O pano de fundo ultrabenigno explica uma parte da grande melhora da economia brasileira nos últimos tempos, mas ele agora, claramente, está se deteriorando.
Por outro lado, grande parte do nível de atividade do Brasil, neste momento, é puxada pela demanda interna. As exportações de alguns setores estão caindo para atender ao mercado doméstico. A economia interna tem força para sustentar o crescimento, mas, obviamente, um cenário de deterioração externa afetará o Brasil.
O fato é que a economia a política têm andado descoladas no Brasil há muito tempo. A incapacidade de o presidente Lula administrar a coalizão, as sucessivas crises no Congresso, a discussão extemporânea da sucessão e a idéia estapafúrdia de um terceiro mandato aprofundam o impasse político.
A economia não pode continuar se sustentando durante muito tempo se o futuro for uma piora externa a crônica crise política.
Os políticos parecem ter feito um pacto suprapartidário para testar, no limite, o apoio da população às instituições.
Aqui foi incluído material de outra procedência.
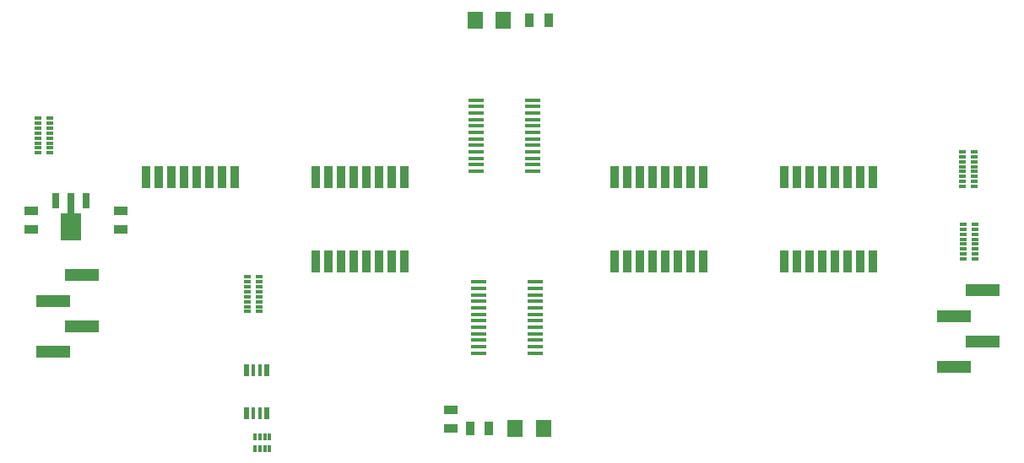
<source format=gtp>
G04 (created by PCBNEW (2013-mar-13)-testing) date Tue 15 Oct 2013 18:57:04 BST*
%MOIN*%
G04 Gerber Fmt 3.4, Leading zero omitted, Abs format*
%FSLAX34Y34*%
G01*
G70*
G90*
G04 APERTURE LIST*
%ADD10C,0.005906*%
%ADD11R,0.055000X0.035000*%
%ADD12R,0.062900X0.070900*%
%ADD13R,0.035000X0.055000*%
%ADD14R,0.027600X0.063000*%
%ADD15R,0.027600X0.082700*%
%ADD16R,0.078700X0.108300*%
%ADD17R,0.025600X0.011800*%
%ADD18R,0.031890X0.090551*%
%ADD19R,0.031890X0.090157*%
%ADD20R,0.061024X0.016500*%
%ADD21R,0.137008X0.050000*%
%ADD22R,0.023622X0.045276*%
%ADD23R,0.017717X0.045276*%
%ADD24R,0.011800X0.025600*%
G04 APERTURE END LIST*
G54D10*
G54D11*
X14596Y-19329D03*
X14596Y-20079D03*
X18139Y-19329D03*
X18139Y-20079D03*
G54D12*
X33692Y-27952D03*
X34810Y-27952D03*
X33236Y-11811D03*
X32118Y-11811D03*
G54D13*
X31908Y-27952D03*
X32658Y-27952D03*
X35020Y-11811D03*
X34270Y-11811D03*
G54D14*
X16752Y-18937D03*
G54D15*
X16161Y-19035D03*
G54D14*
X15570Y-18937D03*
G54D16*
X16161Y-19980D03*
G54D17*
X51368Y-18385D03*
X51368Y-18188D03*
X51369Y-17992D03*
X51368Y-17795D03*
X51822Y-17795D03*
X51822Y-17992D03*
X51822Y-18188D03*
X51822Y-18385D03*
X51822Y-17598D03*
X51822Y-17401D03*
X51822Y-17204D03*
X51822Y-17007D03*
X51369Y-17007D03*
X51369Y-17204D03*
X51369Y-17401D03*
X51369Y-17598D03*
X51387Y-21250D03*
X51387Y-21053D03*
X51389Y-20856D03*
X51387Y-20659D03*
X51842Y-20659D03*
X51842Y-20856D03*
X51842Y-21053D03*
X51842Y-21250D03*
X51842Y-20462D03*
X51842Y-20265D03*
X51842Y-20068D03*
X51842Y-19872D03*
X51389Y-19871D03*
X51389Y-20068D03*
X51389Y-20265D03*
X51389Y-20462D03*
X23592Y-21948D03*
X23592Y-22145D03*
X23591Y-22342D03*
X23592Y-22539D03*
X23138Y-22539D03*
X23138Y-22342D03*
X23138Y-22145D03*
X23138Y-21948D03*
X23138Y-22736D03*
X23138Y-22933D03*
X23138Y-23129D03*
X23138Y-23326D03*
X23591Y-23327D03*
X23591Y-23130D03*
X23591Y-22933D03*
X23591Y-22736D03*
X15314Y-15679D03*
X15314Y-15875D03*
X15313Y-16072D03*
X15314Y-16269D03*
X14860Y-16269D03*
X14860Y-16072D03*
X14860Y-15875D03*
X14860Y-15679D03*
X14860Y-16466D03*
X14860Y-16663D03*
X14860Y-16860D03*
X14860Y-17057D03*
X15313Y-17057D03*
X15313Y-16860D03*
X15313Y-16663D03*
X15313Y-16466D03*
G54D18*
X29309Y-18023D03*
G54D19*
X28809Y-18023D03*
X28309Y-18023D03*
X27809Y-18023D03*
X27309Y-18023D03*
X26809Y-18023D03*
X26309Y-18023D03*
X25809Y-18023D03*
G54D18*
X25809Y-21346D03*
G54D19*
X26309Y-21346D03*
X26809Y-21346D03*
X27309Y-21346D03*
X27809Y-21346D03*
X28309Y-21346D03*
X28809Y-21346D03*
X29309Y-21346D03*
G54D18*
X41120Y-18023D03*
G54D19*
X40620Y-18023D03*
X40120Y-18023D03*
X39620Y-18023D03*
X39120Y-18023D03*
X38620Y-18023D03*
X38120Y-18023D03*
X37620Y-18023D03*
G54D18*
X47812Y-18023D03*
G54D19*
X47312Y-18023D03*
X46812Y-18023D03*
X46312Y-18023D03*
X45812Y-18023D03*
X45312Y-18023D03*
X44812Y-18023D03*
X44312Y-18023D03*
G54D18*
X37620Y-21346D03*
G54D19*
X38120Y-21346D03*
X38620Y-21346D03*
X39120Y-21346D03*
X39620Y-21346D03*
X40120Y-21346D03*
X40620Y-21346D03*
X41120Y-21346D03*
G54D18*
X44312Y-21346D03*
G54D19*
X44812Y-21346D03*
X45312Y-21346D03*
X45812Y-21346D03*
X46312Y-21346D03*
X46812Y-21346D03*
X47312Y-21346D03*
X47812Y-21346D03*
G54D18*
X22616Y-18023D03*
G54D19*
X22116Y-18023D03*
X21616Y-18023D03*
X21116Y-18023D03*
X20616Y-18023D03*
X20116Y-18023D03*
X19616Y-18023D03*
X19116Y-18023D03*
G54D20*
X32165Y-14970D03*
X32165Y-15226D03*
X32165Y-15482D03*
X32165Y-15738D03*
X32165Y-15994D03*
X32165Y-16250D03*
X32165Y-16504D03*
X32165Y-16760D03*
X32165Y-17016D03*
X32165Y-17272D03*
X32165Y-17528D03*
X32165Y-17784D03*
X34389Y-17784D03*
X34389Y-17528D03*
X34389Y-17272D03*
X34389Y-17016D03*
X34389Y-16760D03*
X34389Y-16504D03*
X34389Y-16250D03*
X34389Y-15994D03*
X34389Y-15738D03*
X34389Y-15482D03*
X34389Y-15226D03*
X34389Y-14970D03*
X34498Y-24969D03*
X34498Y-24713D03*
X34498Y-24457D03*
X34498Y-24201D03*
X34498Y-23945D03*
X34498Y-23689D03*
X34498Y-23435D03*
X34498Y-23179D03*
X34498Y-22923D03*
X34498Y-22667D03*
X34498Y-22411D03*
X34498Y-22155D03*
X32273Y-22155D03*
X32273Y-22411D03*
X32273Y-22667D03*
X32273Y-22923D03*
X32273Y-23179D03*
X32273Y-23435D03*
X32273Y-23689D03*
X32273Y-23945D03*
X32273Y-24201D03*
X32273Y-24457D03*
X32273Y-24713D03*
X32273Y-24969D03*
G54D21*
X15462Y-24921D03*
X16590Y-23921D03*
X15462Y-22921D03*
X16590Y-21870D03*
G54D22*
X23907Y-25639D03*
G54D23*
X23622Y-25639D03*
X23366Y-25639D03*
G54D22*
X23080Y-25639D03*
X23080Y-27352D03*
G54D23*
X23366Y-27352D03*
X23622Y-27352D03*
G54D22*
X23907Y-27352D03*
G54D24*
X24005Y-28295D03*
X23808Y-28295D03*
X23611Y-28295D03*
X23414Y-28295D03*
X23414Y-28748D03*
X23611Y-28748D03*
X23808Y-28748D03*
X24005Y-28748D03*
G54D11*
X31151Y-27953D03*
X31151Y-27203D03*
G54D21*
X51019Y-25523D03*
X52147Y-24523D03*
X51019Y-23523D03*
X52147Y-22472D03*
M02*

</source>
O escárnio diário e generalizado. O PSDB está empenhado em provar que ele pode cometer os mesmos desatinos do governo. Protege o senador Eduardo Azeredo e ofende inteligência do cidadão no caso Cunha Lima. O presidente Lula não quer governar o tempo que lhe deram, quer sempre o próximo mandato. Está já de olho na próxima eleição. Faria melhor se esquecesse 2010, parasse de desmentir o risco de crise energética, saísse, enfim, do palanque governasse o Brasil. Já está quase acabando o primeiro — e melhor — ano do segundo mandato.